Stockholm Norwegische Schule schafft Stühle ab

Stockholm · Im Örtchen Bjerkreim in Westnorwegen hat eine Schule die Stühle in den Klassenzimmern durch Sitzbälle ersetzt. Die gesundheitlichen Effekte waren so enorm, dass zahlreiche Schulen im Land nun nachziehen wollen.

Es ist ein ungewöhnlicher Anblick: In den Klassenzimmern der Grundschule im kleinen norwegischen Ort Bjerkreim stehen keine Stühle mehr. In den Klassen fünf bis sieben sind sie Sitzbällen gewichen, die nach Unterrichtsende von den Schülern in einen Ringhalter auf den Tisch gelegt werden, damit der Boden geputzt werden kann. Zu fehlen scheinen die Stühle dort niemandem. Physiotherapeut Tore Jacobsen aus dem bei der Erdölmetropole Stavanger in Westnorwegen liegenden Örtchen überredete Rektor Dag Voigt und den Schularzt dazu, den Wechsel vom Stuhl zum Ball versuchsweise in einer Klasse auszuprobieren. Ziel: Die Rückenmuskulatur der Kinder so früh wie möglich zu entlasten.

Zunächst gab es jedoch Bedenken. Eine andere Schule in der Gemeinde hatte Medizinbälle ausprobiert und dann doch wieder die alten Stühle aus dem Lager geholt. Die Schüler seien zu unruhig gewesen, das Unterrichtsklima habe sich verschlechtert, warnten die Kollegen Rektor Voigt eindringlich. "Unser Ansatz war es daher, das behutsamer und mit mehr Geduld einzuführen", sagt Voigt. "Es geschah auf freiwilliger Basis und mit viel Aufklärungsarbeit für alle Beteiligten."

Eltern und Schüler willigten in den Versuch ein. "Die Schüler finden selbst heraus, wie sie auf den Bällen sitzen, und wie sie das im Unterricht variieren", so Voigt. Er erläutert, dass anfangs sogar Muskelschmerzen zu- und die Konzentration abgenommen habe. "Das liegt daran, dass der Körper lernt, andere, tieferliegende Muskeln beim Sitzen zu nutzen." Nach Problemen bei der Eingewöhnung habe sich die Konzentrationsfähigkeit der Kinder aber verbessert, zudem seien sie fitter geworden. "Immer mehr Klassen wollten auch Bälle haben", erzählt Voigt. Tests an der Schule ergaben, dass die Kinder mit Bällen deutlich stärkere Muskeln entwickelten als eine Vergleichsgruppe von gleichaltrigen Schülern mit herkömmlichen Stühlen.
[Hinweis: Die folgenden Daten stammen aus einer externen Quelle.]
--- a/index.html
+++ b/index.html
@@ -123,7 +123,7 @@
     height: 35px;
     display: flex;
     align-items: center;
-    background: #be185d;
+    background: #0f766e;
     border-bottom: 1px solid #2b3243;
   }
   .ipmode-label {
Seit kurzem sitzen alle Kinder von zehn bis 13 Jahren in den Klassen fünf bis sieben auf großen Gummibällen. "Es ist selbstverständlich geworden. Die Kinder konnten fühlen, dass sie stärker geworden sind. Sie lieben die Bälle - die im übrigen auch weicher sind als die harten Stühle", sagt Voigt. Rückenprobleme durch zu schwache Tiefenmuskulatur seien ein Problem der Volksgesundheit. Durch den Siegeszug des Computers und des Internets habe sich das Problem vergrößert - immer mehr Menschen würden immer länger vor Bildschirmen hocken. "Wenn man das schon in der Grundschule bekämpft, könnte das viel verändern. Vielleicht können wir so die Rücken- und Muskelschmerzen einer ganzen Generation vermindern."
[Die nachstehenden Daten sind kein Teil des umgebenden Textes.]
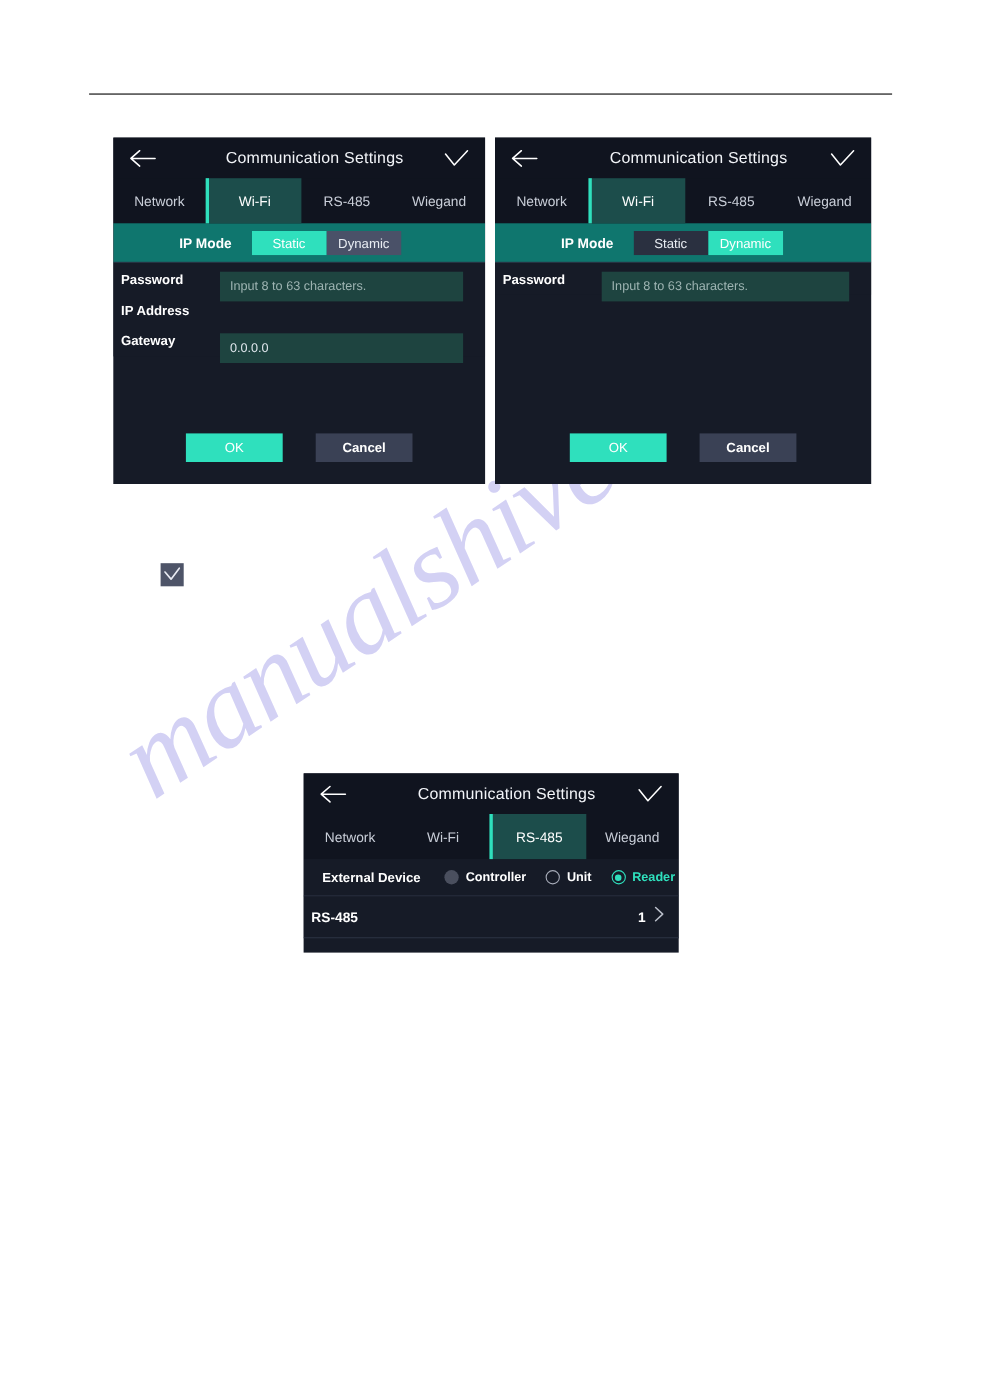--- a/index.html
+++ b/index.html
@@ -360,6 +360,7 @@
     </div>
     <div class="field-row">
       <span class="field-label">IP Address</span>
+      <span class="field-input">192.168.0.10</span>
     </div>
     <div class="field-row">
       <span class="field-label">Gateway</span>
Man habe zudem die Erfahrung gemacht, dass es letztlich mehr Unruhe im Klassenzimmer schaffe, wenn die Kinder auf Stühlen sitzen müssen, gerade weil die so statisch sind, erklärt der Schulleiter. "Wenn ich mich auf einem Ball im Unterricht bewegen möchte, kann ich ihn einfach ein wenig hin und her rollen. Beim Stuhlkippeln hat man mehr Krach gemacht und den Unterricht eher gestört", bestätigt der sechsjährige Schüler Teo Gjedrem.

Laut Voigt rechnet sich das stuhlfreie Modell für den Steuerzahler gleich in mehrfacher Hinsicht. Nicht nur könnten so Kosten im Gesundheitswesen reduziert werden. Ein Sitzball sei auch nur halb so teuer wie ein Schulstuhl. Für die Kinder der Klassen eins bis sechs bleibt es allerdings weiter bei den herkömmlichen Sitzmöbeln. "Bei den Kleinen wechseln wir ab, mal sitzen sie auf Stühlen, mal stehen sie, mal liegen sie im Unterricht", so Voigt.

Inzwischen erhält der Rektor ständig Anfragen von anderen norwegischen Schulen. Das Interesse an den Sitzbällen sei enorm, sagt er. "Es wäre schön, wenn das Projekt landesweit ins Rollen kommt."